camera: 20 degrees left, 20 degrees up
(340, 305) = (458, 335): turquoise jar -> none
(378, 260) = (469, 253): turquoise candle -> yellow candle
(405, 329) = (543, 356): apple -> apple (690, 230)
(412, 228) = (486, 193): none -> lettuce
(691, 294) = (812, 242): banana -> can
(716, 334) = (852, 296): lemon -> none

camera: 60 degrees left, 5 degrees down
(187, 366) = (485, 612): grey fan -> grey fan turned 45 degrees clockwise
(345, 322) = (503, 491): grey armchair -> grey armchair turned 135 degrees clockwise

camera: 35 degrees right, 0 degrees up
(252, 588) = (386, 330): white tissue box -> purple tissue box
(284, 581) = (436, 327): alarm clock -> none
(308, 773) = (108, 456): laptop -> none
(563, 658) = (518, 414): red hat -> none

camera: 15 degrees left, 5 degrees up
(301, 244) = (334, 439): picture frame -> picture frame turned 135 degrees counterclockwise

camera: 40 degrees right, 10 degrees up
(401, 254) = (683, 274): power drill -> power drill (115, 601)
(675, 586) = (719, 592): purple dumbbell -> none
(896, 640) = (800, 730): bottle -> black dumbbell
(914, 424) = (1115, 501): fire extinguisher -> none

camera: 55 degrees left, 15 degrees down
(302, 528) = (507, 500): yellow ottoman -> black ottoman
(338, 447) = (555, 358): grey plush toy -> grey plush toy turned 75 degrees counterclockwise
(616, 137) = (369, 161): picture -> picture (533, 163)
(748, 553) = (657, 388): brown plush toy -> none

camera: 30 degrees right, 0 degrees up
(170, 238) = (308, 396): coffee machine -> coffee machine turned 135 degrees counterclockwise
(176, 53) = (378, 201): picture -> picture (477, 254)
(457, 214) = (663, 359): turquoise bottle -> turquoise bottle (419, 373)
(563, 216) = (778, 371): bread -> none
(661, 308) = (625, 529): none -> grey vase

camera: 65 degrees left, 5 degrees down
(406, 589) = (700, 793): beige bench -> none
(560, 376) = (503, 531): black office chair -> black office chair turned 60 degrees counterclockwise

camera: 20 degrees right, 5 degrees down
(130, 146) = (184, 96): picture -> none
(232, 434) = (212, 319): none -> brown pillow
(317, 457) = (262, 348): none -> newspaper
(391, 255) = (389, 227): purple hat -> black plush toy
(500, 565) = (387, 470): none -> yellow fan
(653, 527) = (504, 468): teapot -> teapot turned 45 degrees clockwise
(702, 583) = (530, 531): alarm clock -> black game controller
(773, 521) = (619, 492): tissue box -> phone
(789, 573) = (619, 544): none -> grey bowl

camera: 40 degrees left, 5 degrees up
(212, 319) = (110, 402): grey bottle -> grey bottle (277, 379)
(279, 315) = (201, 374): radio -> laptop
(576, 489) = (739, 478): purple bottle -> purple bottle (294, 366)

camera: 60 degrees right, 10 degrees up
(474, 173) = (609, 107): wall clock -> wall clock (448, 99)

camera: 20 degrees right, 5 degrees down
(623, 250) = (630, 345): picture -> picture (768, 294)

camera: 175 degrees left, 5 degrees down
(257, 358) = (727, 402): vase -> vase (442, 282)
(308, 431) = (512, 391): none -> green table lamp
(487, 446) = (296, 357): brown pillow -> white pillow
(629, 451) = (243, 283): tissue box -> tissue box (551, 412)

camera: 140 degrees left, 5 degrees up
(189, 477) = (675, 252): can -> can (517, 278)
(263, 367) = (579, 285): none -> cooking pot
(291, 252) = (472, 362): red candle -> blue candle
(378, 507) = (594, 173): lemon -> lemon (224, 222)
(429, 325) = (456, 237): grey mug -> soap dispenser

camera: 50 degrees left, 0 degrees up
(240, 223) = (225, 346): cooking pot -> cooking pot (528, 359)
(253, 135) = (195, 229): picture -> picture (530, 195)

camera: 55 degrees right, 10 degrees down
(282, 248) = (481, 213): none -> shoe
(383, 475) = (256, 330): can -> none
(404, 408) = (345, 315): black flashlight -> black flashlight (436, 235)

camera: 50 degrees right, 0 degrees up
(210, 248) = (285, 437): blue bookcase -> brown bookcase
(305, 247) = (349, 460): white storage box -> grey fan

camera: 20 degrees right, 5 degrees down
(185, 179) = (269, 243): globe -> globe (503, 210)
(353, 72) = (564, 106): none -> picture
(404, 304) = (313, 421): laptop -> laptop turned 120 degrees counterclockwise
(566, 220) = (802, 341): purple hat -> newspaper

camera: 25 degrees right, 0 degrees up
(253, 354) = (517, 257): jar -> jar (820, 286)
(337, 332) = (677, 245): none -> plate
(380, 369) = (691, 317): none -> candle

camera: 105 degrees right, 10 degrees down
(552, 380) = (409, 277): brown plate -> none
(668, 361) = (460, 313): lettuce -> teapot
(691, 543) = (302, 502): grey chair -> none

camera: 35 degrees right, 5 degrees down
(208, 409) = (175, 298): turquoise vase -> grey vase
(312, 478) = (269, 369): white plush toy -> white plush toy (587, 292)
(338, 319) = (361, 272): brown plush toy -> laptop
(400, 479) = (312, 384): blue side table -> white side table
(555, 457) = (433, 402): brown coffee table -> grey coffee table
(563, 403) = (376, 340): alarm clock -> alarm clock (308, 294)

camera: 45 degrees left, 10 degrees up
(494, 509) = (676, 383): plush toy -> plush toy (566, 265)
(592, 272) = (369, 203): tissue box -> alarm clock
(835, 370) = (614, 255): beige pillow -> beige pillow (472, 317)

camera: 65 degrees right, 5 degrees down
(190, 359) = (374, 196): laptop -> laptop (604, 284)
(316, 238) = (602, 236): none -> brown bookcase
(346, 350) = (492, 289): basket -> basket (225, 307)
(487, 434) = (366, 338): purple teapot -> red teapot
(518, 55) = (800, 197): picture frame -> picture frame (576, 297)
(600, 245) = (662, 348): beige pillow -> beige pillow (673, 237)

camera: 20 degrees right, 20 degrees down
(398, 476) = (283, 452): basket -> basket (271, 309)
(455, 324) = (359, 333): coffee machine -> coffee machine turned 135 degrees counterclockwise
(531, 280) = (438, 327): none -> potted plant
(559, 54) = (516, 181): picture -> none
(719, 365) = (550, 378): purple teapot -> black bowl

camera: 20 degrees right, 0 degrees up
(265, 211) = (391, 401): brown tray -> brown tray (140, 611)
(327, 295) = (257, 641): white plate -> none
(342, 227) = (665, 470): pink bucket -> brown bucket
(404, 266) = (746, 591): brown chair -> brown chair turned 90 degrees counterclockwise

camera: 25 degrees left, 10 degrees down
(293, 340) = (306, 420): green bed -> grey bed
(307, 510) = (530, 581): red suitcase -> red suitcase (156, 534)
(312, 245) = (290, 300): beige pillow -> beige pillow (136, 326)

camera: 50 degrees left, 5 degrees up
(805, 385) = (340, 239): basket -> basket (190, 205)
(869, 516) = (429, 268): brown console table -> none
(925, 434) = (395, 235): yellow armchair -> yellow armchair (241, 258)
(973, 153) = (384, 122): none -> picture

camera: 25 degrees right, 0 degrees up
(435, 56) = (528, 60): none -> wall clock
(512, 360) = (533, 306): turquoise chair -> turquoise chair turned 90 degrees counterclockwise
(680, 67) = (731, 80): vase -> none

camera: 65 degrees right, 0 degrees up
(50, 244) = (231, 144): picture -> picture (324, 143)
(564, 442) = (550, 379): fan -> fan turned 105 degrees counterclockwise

_____

The entire listing above, every line of it, should be copied out exactly.

* OUTPUT OF THE TASK
camera: 20 degrees left, 20 degrees up
(340, 305) = (458, 335): turquoise jar -> none
(378, 260) = (469, 253): turquoise candle -> yellow candle
(405, 329) = (543, 356): apple -> apple (690, 230)
(412, 228) = (486, 193): none -> lettuce
(691, 294) = (812, 242): banana -> can
(716, 334) = (852, 296): lemon -> none

camera: 60 degrees left, 5 degrees down
(187, 366) = (485, 612): grey fan -> grey fan turned 45 degrees clockwise
(345, 322) = (503, 491): grey armchair -> grey armchair turned 135 degrees clockwise

camera: 35 degrees right, 0 degrees up
(252, 588) = (386, 330): white tissue box -> purple tissue box
(284, 581) = (436, 327): alarm clock -> none
(308, 773) = (108, 456): laptop -> none
(563, 658) = (518, 414): red hat -> none

camera: 15 degrees left, 5 degrees up
(301, 244) = (334, 439): picture frame -> picture frame turned 135 degrees counterclockwise

camera: 40 degrees right, 10 degrees up
(401, 254) = (683, 274): power drill -> power drill (115, 601)
(675, 586) = (719, 592): purple dumbbell -> none
(896, 640) = (800, 730): bottle -> black dumbbell
(914, 424) = (1115, 501): fire extinguisher -> none

camera: 55 degrees left, 15 degrees down
(302, 528) = (507, 500): yellow ottoman -> black ottoman
(338, 447) = (555, 358): grey plush toy -> grey plush toy turned 75 degrees counterclockwise
(616, 137) = (369, 161): picture -> picture (533, 163)
(748, 553) = (657, 388): brown plush toy -> none

camera: 30 degrees right, 0 degrees up
(170, 238) = (308, 396): coffee machine -> coffee machine turned 135 degrees counterclockwise
(176, 53) = (378, 201): picture -> picture (477, 254)
(457, 214) = (663, 359): turquoise bottle -> turquoise bottle (419, 373)
(563, 216) = (778, 371): bread -> none
(661, 308) = (625, 529): none -> grey vase

camera: 65 degrees left, 5 degrees down
(406, 589) = (700, 793): beige bench -> none
(560, 376) = (503, 531): black office chair -> black office chair turned 60 degrees counterclockwise

camera: 20 degrees right, 5 degrees down
(130, 146) = (184, 96): picture -> none
(232, 434) = (212, 319): none -> brown pillow
(317, 457) = (262, 348): none -> newspaper
(391, 255) = (389, 227): purple hat -> black plush toy
(500, 565) = (387, 470): none -> yellow fan
(653, 527) = (504, 468): teapot -> teapot turned 45 degrees clockwise
(702, 583) = (530, 531): alarm clock -> black game controller
(773, 521) = (619, 492): tissue box -> phone
(789, 573) = (619, 544): none -> grey bowl

camera: 40 degrees left, 5 degrees up
(212, 319) = (110, 402): grey bottle -> grey bottle (277, 379)
(279, 315) = (201, 374): radio -> laptop
(576, 489) = (739, 478): purple bottle -> purple bottle (294, 366)

camera: 60 degrees right, 10 degrees up
(474, 173) = (609, 107): wall clock -> wall clock (448, 99)

camera: 20 degrees right, 5 degrees down
(623, 250) = (630, 345): picture -> picture (768, 294)

camera: 175 degrees left, 5 degrees down
(257, 358) = (727, 402): vase -> vase (442, 282)
(308, 431) = (512, 391): none -> green table lamp
(487, 446) = (296, 357): brown pillow -> white pillow
(629, 451) = (243, 283): tissue box -> tissue box (551, 412)

camera: 140 degrees left, 5 degrees up
(189, 477) = (675, 252): can -> can (517, 278)
(263, 367) = (579, 285): none -> cooking pot
(291, 252) = (472, 362): red candle -> blue candle
(378, 507) = (594, 173): lemon -> lemon (224, 222)
(429, 325) = (456, 237): grey mug -> soap dispenser

camera: 50 degrees left, 0 degrees up
(240, 223) = (225, 346): cooking pot -> cooking pot (528, 359)
(253, 135) = (195, 229): picture -> picture (530, 195)

camera: 55 degrees right, 10 degrees down
(282, 248) = (481, 213): none -> shoe
(383, 475) = (256, 330): can -> none
(404, 408) = (345, 315): black flashlight -> black flashlight (436, 235)

camera: 50 degrees right, 0 degrees up
(210, 248) = (285, 437): blue bookcase -> brown bookcase
(305, 247) = (349, 460): white storage box -> grey fan

camera: 20 degrees right, 5 degrees down
(185, 179) = (269, 243): globe -> globe (503, 210)
(353, 72) = (564, 106): none -> picture
(404, 304) = (313, 421): laptop -> laptop turned 120 degrees counterclockwise
(566, 220) = (802, 341): purple hat -> newspaper

camera: 25 degrees right, 0 degrees up
(253, 354) = (517, 257): jar -> jar (820, 286)
(337, 332) = (677, 245): none -> plate
(380, 369) = (691, 317): none -> candle

camera: 105 degrees right, 10 degrees down
(552, 380) = (409, 277): brown plate -> none
(668, 361) = (460, 313): lettuce -> teapot
(691, 543) = (302, 502): grey chair -> none

camera: 35 degrees right, 5 degrees down
(208, 409) = (175, 298): turquoise vase -> grey vase
(312, 478) = (269, 369): white plush toy -> white plush toy (587, 292)
(338, 319) = (361, 272): brown plush toy -> laptop
(400, 479) = (312, 384): blue side table -> white side table
(555, 457) = (433, 402): brown coffee table -> grey coffee table
(563, 403) = (376, 340): alarm clock -> alarm clock (308, 294)

camera: 45 degrees left, 10 degrees up
(494, 509) = (676, 383): plush toy -> plush toy (566, 265)
(592, 272) = (369, 203): tissue box -> alarm clock
(835, 370) = (614, 255): beige pillow -> beige pillow (472, 317)

camera: 65 degrees right, 5 degrees down
(190, 359) = (374, 196): laptop -> laptop (604, 284)
(316, 238) = (602, 236): none -> brown bookcase
(346, 350) = (492, 289): basket -> basket (225, 307)
(487, 434) = (366, 338): purple teapot -> red teapot
(518, 55) = (800, 197): picture frame -> picture frame (576, 297)
(600, 245) = (662, 348): beige pillow -> beige pillow (673, 237)

camera: 20 degrees right, 20 degrees down
(398, 476) = (283, 452): basket -> basket (271, 309)
(455, 324) = (359, 333): coffee machine -> coffee machine turned 135 degrees counterclockwise
(531, 280) = (438, 327): none -> potted plant
(559, 54) = (516, 181): picture -> none
(719, 365) = (550, 378): purple teapot -> black bowl

camera: 20 degrees right, 0 degrees up
(265, 211) = (391, 401): brown tray -> brown tray (140, 611)
(327, 295) = (257, 641): white plate -> none
(342, 227) = (665, 470): pink bucket -> brown bucket
(404, 266) = (746, 591): brown chair -> brown chair turned 90 degrees counterclockwise

camera: 25 degrees left, 10 degrees down
(293, 340) = (306, 420): green bed -> grey bed
(307, 510) = (530, 581): red suitcase -> red suitcase (156, 534)
(312, 245) = (290, 300): beige pillow -> beige pillow (136, 326)

camera: 50 degrees left, 5 degrees up
(805, 385) = (340, 239): basket -> basket (190, 205)
(869, 516) = (429, 268): brown console table -> none
(925, 434) = (395, 235): yellow armchair -> yellow armchair (241, 258)
(973, 153) = (384, 122): none -> picture

camera: 25 degrees right, 0 degrees up
(435, 56) = (528, 60): none -> wall clock
(512, 360) = (533, 306): turquoise chair -> turquoise chair turned 90 degrees counterclockwise
(680, 67) = (731, 80): vase -> none

camera: 65 degrees right, 0 degrees up
(50, 244) = (231, 144): picture -> picture (324, 143)
(564, 442) = (550, 379): fan -> fan turned 105 degrees counterclockwise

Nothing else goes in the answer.